[[ Extract, beginning ]]

Insight: In Spain, banks buck calls for mortgage law reform

MADRID (Reuters) - For more than a century, Spanish law has determined that if a person borrows money to buy a home, they can only be freed of the debt when it is repaid. Even in death, the debt is not canceled. As the country enters another year of recession, calls are mounting for the system to be relaxed. But the banks worry this would damage their access to funds.

A man uses an ATM machine at a La Caixa savings bank branch close to a drawing of a hangman with the word "Desahucio" (eviction) spelled out, in central Madrid in this November 19, 2012 file photo. REUTERS/Juan Medina/Files

Take Francisco Lema, an unemployed 36-year-old builder, who dropped off his 8-year-old daughter at school on February 8 and returned to the family’s rented fourth-floor flat in the Andalusian city of Cordoba.

The house he built himself had been repossessed, leaving a debt of 22,000 euros ($29,000) on the mortgage he took out to cover building materials, said family friend Maria Jose Vadillo, an activist for Stop Evictions Cordoba, a pressure group. His parents had stood guarantor for part of the loan. Now he was struggling with the repayments, said Rafael Blazquez, another activist with the same group.

His wife, who was out, returned home to find his body on the street, covered with a sheet.

[[ Extract, end ]]
[[ Exercise material, beginning ]]

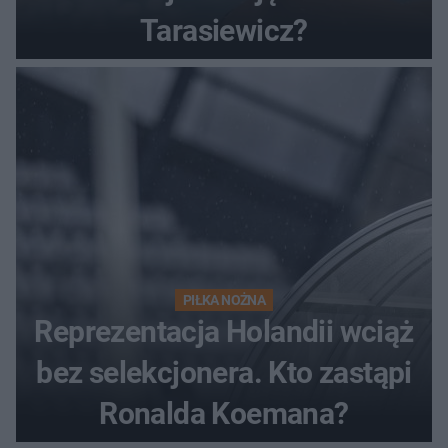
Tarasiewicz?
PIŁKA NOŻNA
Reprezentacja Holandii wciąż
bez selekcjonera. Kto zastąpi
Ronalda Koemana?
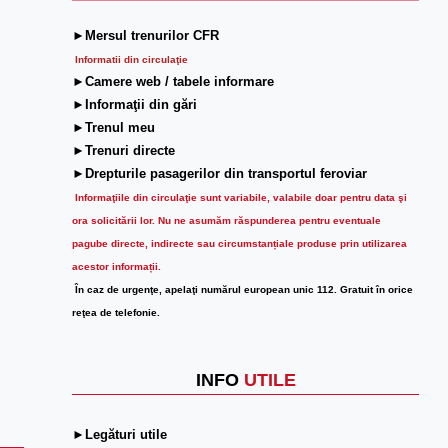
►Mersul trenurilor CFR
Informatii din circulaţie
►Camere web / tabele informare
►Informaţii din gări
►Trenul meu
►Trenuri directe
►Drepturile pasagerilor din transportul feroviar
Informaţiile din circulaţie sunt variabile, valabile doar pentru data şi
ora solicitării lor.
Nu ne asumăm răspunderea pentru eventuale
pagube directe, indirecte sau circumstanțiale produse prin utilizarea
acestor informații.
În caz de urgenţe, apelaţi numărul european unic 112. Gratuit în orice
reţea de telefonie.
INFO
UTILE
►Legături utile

[[ Exercise material, end ]]

» Exercises to complete:
1. Condense the article's paragraph beginning "MADRID (Reuters)" into a bulleted list that keeps its main facts.
2. Locate every line of the listing that contains the string "directe", treating case as significant, and copy each such line.
The listing is unrelated to the article.

» Solutions to the problems:
1.
- For more than a century, Spanish law has held that a person who borrows to buy a home is freed of the debt only by repaying it. The debt is not canceled even by death.
- As Spain enters another year of recession, calls to relax this system are growing.
- Banks worry that such a change would damage their access to funds.

2.
►Trenuri directe
pagube directe, indirecte sau circumstanțiale produse prin utilizarea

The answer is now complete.